- _Activity_: Reproduce the data from the line with "-63, -62, -61, -60, -59, -58, -57, -56, -55" to the line with "min/max, Standard deviation, Ensemble", changing "legend" to "key" and keeping everything else the same.

**** Dataset records ****

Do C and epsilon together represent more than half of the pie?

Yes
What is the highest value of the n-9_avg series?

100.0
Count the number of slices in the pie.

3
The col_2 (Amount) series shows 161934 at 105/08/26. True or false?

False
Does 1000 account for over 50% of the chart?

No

****
**** Dataset records ****

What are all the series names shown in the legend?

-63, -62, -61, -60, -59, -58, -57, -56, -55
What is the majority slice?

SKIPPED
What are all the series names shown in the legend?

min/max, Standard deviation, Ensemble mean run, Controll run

****

- _Answer for this exercise_:
-63, -62, -61, -60, -59, -58, -57, -56, -55
What is the majority slice?

SKIPPED
What are all the series names shown in the key?

min/max, Standard deviation, Ensemble mean run, Controll run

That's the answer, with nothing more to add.